Figure 3. Thirty-four per cent of participants with binocular visual acuity of 6/12 or worse had depressive symptoms, compared to 25 per cent of those with visual acuity better than 6/12
Figure 4. ROC curve analysis illustrates an optimal visual acuity cut-point of 40 ETDRS letters (6/12 Snellen acuity) for the onset of depressive symptoms (sensitivity 0.65, specificity 0.52)

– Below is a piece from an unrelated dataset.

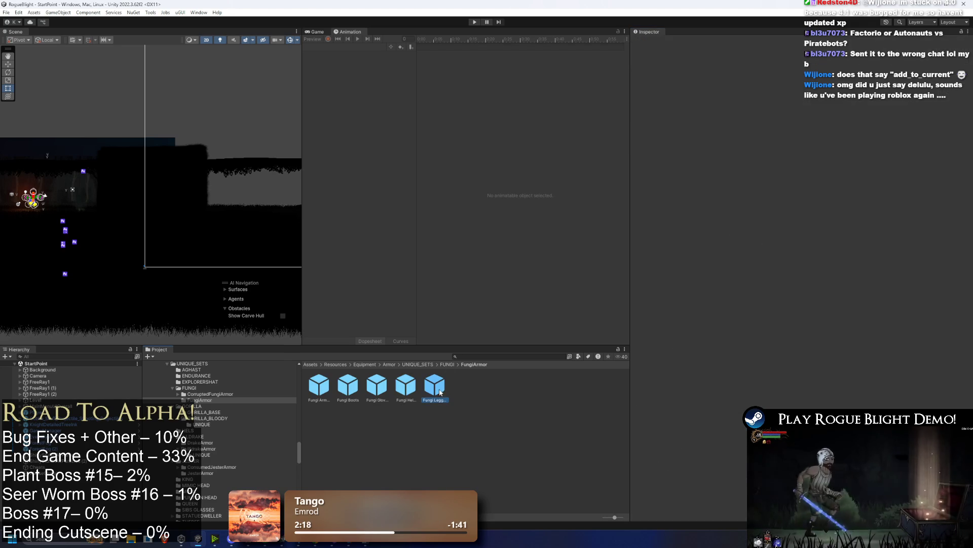
{"action": "left_click", "coordinate": [963, 228]}
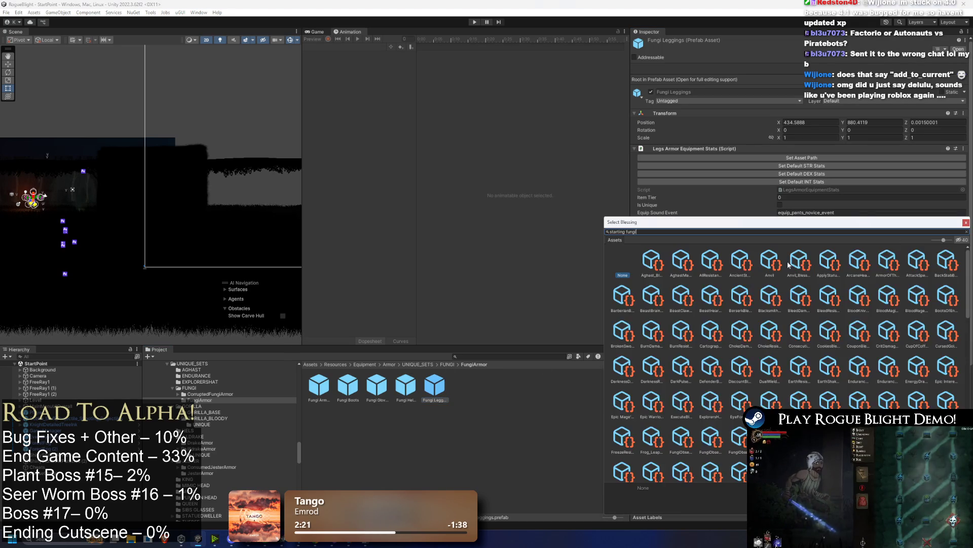
{"action": "left_click", "coordinate": [734, 265]}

Recommendations for policy and practice
Waiting time for public patients requiring first eye cataract surgery in Australia remains significant for many, and the contribution of surgical delays to fall risk and psychological well-being should not be overlooked. With a projected 3.5 per cent annual increase to the older Australian population anticipated in the coming decade,16 the burden of age-related eye disease will continue to grow, bringing key challenges to the health system in terms of increased demand for health services and rising health costs.17 In this context, a new policy direction is required to improve the efficiency of cataract surgery pathways and avert the costly impact of visual disability both for the health system and for older adults with cataract.
Understanding who is more likely to fall while waiting for cataract surgery, and why they are likely to fall, will facilitate early recognition and management of those at highest risk and may reduce the negative physical and psychological outcomes associated with falls and fall injury. Our findings reinforce the need for clinicians to consider non-visual factors, including walking activity and falls history, when assessing fall risk during the surgical waiting period.
Recognition of the susceptibility of older people with cataract to depression, even in the earliest stages of vision impairment, is important. Efficient referral processes, more rapid surgical management and increased awareness of depressive signs while waiting for surgery may minimise the negative psychological effects of cataract-related vision loss in this already vulnerable population.